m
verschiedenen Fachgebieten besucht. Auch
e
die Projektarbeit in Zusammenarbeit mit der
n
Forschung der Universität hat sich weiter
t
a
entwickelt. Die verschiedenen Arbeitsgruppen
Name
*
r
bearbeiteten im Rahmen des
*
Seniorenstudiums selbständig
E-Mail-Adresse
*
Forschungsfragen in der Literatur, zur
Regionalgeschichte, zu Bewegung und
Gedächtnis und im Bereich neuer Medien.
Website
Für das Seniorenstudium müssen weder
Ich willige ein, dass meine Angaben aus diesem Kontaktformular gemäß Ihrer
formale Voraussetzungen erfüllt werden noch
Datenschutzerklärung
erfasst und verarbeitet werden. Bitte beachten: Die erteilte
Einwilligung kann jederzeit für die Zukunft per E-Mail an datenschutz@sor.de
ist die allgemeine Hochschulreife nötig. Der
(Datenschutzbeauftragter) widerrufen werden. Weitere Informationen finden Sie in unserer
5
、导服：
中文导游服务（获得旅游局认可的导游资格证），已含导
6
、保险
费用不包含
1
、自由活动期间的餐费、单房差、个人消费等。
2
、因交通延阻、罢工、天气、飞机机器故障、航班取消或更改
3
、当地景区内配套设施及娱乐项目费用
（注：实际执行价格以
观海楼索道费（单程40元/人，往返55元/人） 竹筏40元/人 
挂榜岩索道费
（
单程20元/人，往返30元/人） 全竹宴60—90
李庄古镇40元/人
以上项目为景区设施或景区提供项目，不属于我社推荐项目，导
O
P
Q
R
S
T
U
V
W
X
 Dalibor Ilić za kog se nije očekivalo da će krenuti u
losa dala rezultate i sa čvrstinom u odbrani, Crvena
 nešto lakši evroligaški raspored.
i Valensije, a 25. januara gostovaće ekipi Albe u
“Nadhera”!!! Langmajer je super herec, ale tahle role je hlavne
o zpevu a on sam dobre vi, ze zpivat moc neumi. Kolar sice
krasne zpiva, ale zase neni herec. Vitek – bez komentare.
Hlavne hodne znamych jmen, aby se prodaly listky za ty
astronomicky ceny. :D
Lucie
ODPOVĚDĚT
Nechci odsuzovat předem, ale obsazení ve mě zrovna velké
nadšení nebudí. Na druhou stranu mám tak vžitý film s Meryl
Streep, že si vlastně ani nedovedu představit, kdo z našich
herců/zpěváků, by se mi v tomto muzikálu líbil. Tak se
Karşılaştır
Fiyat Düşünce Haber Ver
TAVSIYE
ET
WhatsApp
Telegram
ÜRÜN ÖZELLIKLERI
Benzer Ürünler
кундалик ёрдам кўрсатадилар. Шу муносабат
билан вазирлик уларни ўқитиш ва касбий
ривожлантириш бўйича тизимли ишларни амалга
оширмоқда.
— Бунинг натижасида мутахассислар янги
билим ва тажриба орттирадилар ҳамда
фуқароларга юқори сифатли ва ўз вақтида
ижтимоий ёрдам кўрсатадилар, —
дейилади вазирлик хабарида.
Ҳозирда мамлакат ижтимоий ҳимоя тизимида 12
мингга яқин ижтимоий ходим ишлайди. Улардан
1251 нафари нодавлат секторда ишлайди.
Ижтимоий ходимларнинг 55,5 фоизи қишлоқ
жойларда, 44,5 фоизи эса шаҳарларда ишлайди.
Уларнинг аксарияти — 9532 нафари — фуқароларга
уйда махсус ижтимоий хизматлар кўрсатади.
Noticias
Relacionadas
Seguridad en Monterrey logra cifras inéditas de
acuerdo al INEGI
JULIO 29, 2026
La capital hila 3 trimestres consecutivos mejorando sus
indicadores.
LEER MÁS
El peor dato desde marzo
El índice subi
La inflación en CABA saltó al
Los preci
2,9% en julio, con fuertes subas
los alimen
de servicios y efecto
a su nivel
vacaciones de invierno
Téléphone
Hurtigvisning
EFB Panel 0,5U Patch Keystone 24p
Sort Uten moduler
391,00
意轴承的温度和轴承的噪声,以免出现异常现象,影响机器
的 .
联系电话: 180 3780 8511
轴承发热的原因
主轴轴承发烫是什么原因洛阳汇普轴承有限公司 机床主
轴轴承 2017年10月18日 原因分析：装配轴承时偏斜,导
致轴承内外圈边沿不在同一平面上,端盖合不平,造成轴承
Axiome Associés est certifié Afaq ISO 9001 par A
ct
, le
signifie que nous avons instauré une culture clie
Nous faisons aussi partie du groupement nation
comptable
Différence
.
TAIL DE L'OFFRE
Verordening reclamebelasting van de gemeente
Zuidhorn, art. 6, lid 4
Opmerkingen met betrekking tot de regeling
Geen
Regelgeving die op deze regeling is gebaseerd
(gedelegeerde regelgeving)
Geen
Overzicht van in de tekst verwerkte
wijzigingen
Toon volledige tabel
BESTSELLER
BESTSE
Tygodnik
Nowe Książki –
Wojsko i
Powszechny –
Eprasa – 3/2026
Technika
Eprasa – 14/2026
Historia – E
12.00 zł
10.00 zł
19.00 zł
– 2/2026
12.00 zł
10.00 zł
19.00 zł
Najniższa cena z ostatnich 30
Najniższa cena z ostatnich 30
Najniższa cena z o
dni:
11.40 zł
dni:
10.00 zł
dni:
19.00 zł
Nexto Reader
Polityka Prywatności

++++++

** WHAT THE TASK REQUIRES **
Each line from the top of the records above through the line containing "Einwilligung kann jederzeit" needs to be transcribed exactly, and no line after it.

** REPLY TO THE EXERCISE **
m
verschiedenen Fachgebieten besucht. Auch
e
die Projektarbeit in Zusammenarbeit mit der
n
Forschung der Universität hat sich weiter
t
a
entwickelt. Die verschiedenen Arbeitsgruppen
Name
*
r
bearbeiteten im Rahmen des
*
Seniorenstudiums selbständig
E-Mail-Adresse
*
Forschungsfragen in der Literatur, zur
Regionalgeschichte, zu Bewegung und
Gedächtnis und im Bereich neuer Medien.
Website
Für das Seniorenstudium müssen weder
Ich willige ein, dass meine Angaben aus diesem Kontaktformular gemäß Ihrer
formale Voraussetzungen erfüllt werden noch
Datenschutzerklärung
erfasst und verarbeitet werden. Bitte beachten: Die erteilte
Einwilligung kann jederzeit für die Zukunft per E-Mail an datenschutz@sor.de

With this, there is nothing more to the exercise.